THE TASK: Retype every entry word for word. Omit the pictures.

MATERIAL PROVIDED:
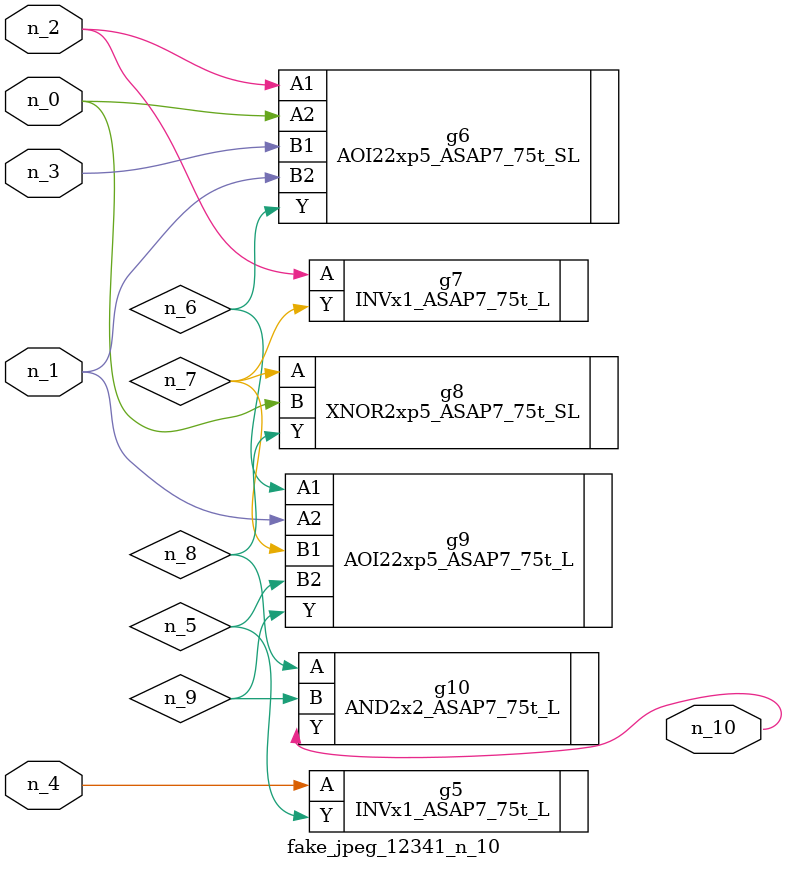
<source format=v>
module fake_jpeg_12341_n_10 (n_3, n_2, n_1, n_0, n_4, n_10);

input n_3;
input n_2;
input n_1;
input n_0;
input n_4;

output n_10;

wire n_8;
wire n_9;
wire n_6;
wire n_5;
wire n_7;

INVx1_ASAP7_75t_L g5 ( 
.A(n_4),
.Y(n_5)
);

AOI22xp5_ASAP7_75t_SL g6 ( 
.A1(n_2),
.A2(n_0),
.B1(n_3),
.B2(n_1),
.Y(n_6)
);

INVx1_ASAP7_75t_L g7 ( 
.A(n_2),
.Y(n_7)
);

XNOR2xp5_ASAP7_75t_SL g8 ( 
.A(n_7),
.B(n_0),
.Y(n_8)
);

AND2x2_ASAP7_75t_L g10 ( 
.A(n_8),
.B(n_9),
.Y(n_10)
);

AOI22xp5_ASAP7_75t_L g9 ( 
.A1(n_6),
.A2(n_1),
.B1(n_7),
.B2(n_5),
.Y(n_9)
);


endmodule
</source>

WRITTEN SOLUTION:
<source format=v>
module fake_jpeg_12341_n_10 (n_3, n_2, n_1, n_0, n_4, n_10);

input n_3;
input n_2;
input n_1;
input n_0;
input n_4;

output n_10;

wire n_8;
wire n_9;
wire n_6;
wire n_5;
wire n_7;

INVx1_ASAP7_75t_L g5 ( 
.A(n_4),
.Y(n_5)
);

AOI22xp5_ASAP7_75t_SL g6 ( 
.A1(n_2),
.A2(n_0),
.B1(n_3),
.B2(n_1),
.Y(n_6)
);

INVx1_ASAP7_75t_L g7 ( 
.A(n_2),
.Y(n_7)
);

XNOR2xp5_ASAP7_75t_SL g8 ( 
.A(n_7),
.B(n_0),
.Y(n_8)
);

AND2x2_ASAP7_75t_L g10 ( 
.A(n_8),
.B(n_9),
.Y(n_10)
);

AOI22xp5_ASAP7_75t_L g9 ( 
.A1(n_6),
.A2(n_1),
.B1(n_7),
.B2(n_5),
.Y(n_9)
);


endmodule
</source>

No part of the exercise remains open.